> _PASSAGE PROVIDED_
___
1st Spiritual Leader of the Malaysian Islamic Party
- In office 1987–1995
- Preceded by: Position established
- Succeeded by: Nik Abdul Aziz Nik Mat

5th President of the Malaysian Islamic Party
- In office 1982–1989
- Preceded by: Asri Muda
- Succeeded by: Fadzil Noor

Personal details
- Born: Yusof bin Abdullah 8 May 1922 Lebuh Acheh, George Town, Penang, Straits Settlements
- Died: 27 April 2000 (aged 77)
- Cause of death: Pneumonia
- Spouse: Kalsom Ali
- Children: Mujahid Yusof Rawa (son)
- Parent: Abdullah Nordin al-Rawi
- Nickname: Pak Yusof

= Yusof Rawa =

Malaysian politician (1922–2000)

Yusof bin Abdullah (Jawi: يوسف بن عبدالله; 8 May 1922 – 27 April 2000) was a Malaysian politician who served as the Member of Parliament (MP), 1st Spiritual Leader and 5th President of the Malaysian Islamic Party (PAS) from 1987 to 1995 and from 1982 to 1989 respectively. His legal name was Yusof Abdullah. He was the father of Mujahid Yusof Rawa, the Senator and Deputy President of the National Trust Party (AMANAH).

==Early career==
Yusof joined PAS in 1951, and notably unseated future Prime Minister Mahathir Mohamad from the seat of Kota Setar Selatan in the 1969 election. Yusof was appointed as a Deputy Minister while PAS was a member of the governing Barisan Nasional coalition in the 1970s, and also served as Malaysia's Ambassador to Afghanistan, Turkey and Iran. He also served as Malaysian delegate to the United Nations.

==President of PAS==
Yusof became the President of PAS in 1982, winning the post uncontested after a leadership crisis in the party. His election was seen as a victory for the ulama faction of the party as his predecessor, Asri Muda, was considered not an alim. Asri's leadership was notable for the shifting of PAS's outlook towards Malay nationalism. Both joining the Barisan Nasional coalition and moving away from religious-based policy platforms caused the party to lose support.
___
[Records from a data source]
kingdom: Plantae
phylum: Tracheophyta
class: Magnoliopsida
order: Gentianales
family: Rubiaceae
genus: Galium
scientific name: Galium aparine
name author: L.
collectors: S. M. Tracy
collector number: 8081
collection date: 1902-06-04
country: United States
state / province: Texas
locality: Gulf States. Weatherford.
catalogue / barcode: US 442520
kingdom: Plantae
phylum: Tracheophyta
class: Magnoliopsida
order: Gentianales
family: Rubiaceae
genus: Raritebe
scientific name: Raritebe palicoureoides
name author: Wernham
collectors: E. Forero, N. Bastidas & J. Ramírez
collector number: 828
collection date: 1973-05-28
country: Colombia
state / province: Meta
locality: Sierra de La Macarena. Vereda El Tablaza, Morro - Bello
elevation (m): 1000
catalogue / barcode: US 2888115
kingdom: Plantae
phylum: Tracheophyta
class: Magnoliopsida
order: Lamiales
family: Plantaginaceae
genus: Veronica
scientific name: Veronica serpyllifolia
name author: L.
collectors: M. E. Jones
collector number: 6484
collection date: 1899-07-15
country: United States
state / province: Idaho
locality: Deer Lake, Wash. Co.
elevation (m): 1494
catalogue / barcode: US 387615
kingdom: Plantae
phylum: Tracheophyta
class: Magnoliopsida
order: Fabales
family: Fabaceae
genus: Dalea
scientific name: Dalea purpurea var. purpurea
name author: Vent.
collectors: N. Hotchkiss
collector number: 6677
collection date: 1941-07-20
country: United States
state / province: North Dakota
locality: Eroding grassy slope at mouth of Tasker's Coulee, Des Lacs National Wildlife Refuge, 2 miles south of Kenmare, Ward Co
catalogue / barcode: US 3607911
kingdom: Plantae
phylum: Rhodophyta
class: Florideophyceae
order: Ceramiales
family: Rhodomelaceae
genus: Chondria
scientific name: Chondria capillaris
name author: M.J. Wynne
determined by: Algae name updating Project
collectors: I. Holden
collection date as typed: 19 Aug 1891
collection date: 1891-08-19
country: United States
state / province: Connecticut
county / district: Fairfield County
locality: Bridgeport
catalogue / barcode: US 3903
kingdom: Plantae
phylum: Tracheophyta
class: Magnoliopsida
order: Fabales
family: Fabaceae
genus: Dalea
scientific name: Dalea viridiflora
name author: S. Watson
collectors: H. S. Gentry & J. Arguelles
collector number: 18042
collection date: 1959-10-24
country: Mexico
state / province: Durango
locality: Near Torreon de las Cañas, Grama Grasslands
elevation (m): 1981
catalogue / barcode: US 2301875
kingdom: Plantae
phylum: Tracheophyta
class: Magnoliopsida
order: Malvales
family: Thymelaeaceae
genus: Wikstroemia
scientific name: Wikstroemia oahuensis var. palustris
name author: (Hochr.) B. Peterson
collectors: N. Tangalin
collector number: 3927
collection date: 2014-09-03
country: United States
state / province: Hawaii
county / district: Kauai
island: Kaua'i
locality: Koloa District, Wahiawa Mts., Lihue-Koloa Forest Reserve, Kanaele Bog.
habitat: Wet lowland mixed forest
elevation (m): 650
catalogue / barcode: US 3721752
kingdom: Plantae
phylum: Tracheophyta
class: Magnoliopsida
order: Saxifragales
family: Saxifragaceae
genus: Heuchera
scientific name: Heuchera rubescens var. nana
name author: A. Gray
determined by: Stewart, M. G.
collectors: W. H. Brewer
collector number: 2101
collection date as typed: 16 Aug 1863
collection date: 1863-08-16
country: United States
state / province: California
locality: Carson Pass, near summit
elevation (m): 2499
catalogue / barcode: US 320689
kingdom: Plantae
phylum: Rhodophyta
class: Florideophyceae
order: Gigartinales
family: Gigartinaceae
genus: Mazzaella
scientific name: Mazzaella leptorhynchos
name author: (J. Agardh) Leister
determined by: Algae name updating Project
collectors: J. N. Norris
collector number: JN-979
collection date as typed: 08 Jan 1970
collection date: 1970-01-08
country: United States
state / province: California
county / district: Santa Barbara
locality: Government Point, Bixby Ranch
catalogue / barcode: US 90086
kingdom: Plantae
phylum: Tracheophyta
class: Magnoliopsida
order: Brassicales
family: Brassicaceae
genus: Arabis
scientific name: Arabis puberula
___
> _REQUIRED ACTIONS_
1. Write out the passage of the Yusof Rawa biography between "Personal details" and "Malaysian politician (1922–2000)", inclusive.
2. Convert the records between the lines holding "family: Thymelaeaceae" and "island: Kaua'i", inclusive, into a two-column CSV with the headers field and value, one row per line. Put each entry in its own quoted field, with any line breaks replaced by spaces.
The text and the records come from separate sources.

> _RESPONSES IN ORDER_
1.
Personal details
- Born: Yusof bin Abdullah 8 May 1922 Lebuh Acheh, George Town, Penang, Straits Settlements
- Died: 27 April 2000 (aged 77)
- Cause of death: Pneumonia
- Spouse: Kalsom Ali
- Children: Mujahid Yusof Rawa (son)
- Parent: Abdullah Nordin al-Rawi
- Nickname: Pak Yusof

= Yusof Rawa =

Malaysian politician (1922–2000)

2.
field,value
"family:","Thymelaeaceae"
"genus:","Wikstroemia"
"scientific name:","Wikstroemia oahuensis var. palustris"
"name author:","(Hochr.) B. Peterson"
"collectors:","N. Tangalin"
"collector number:","3927"
"collection date:","2014-09-03"
"country:","United States"
"state / province:","Hawaii"
"county / district:","Kauai"
"island:","Kaua'i"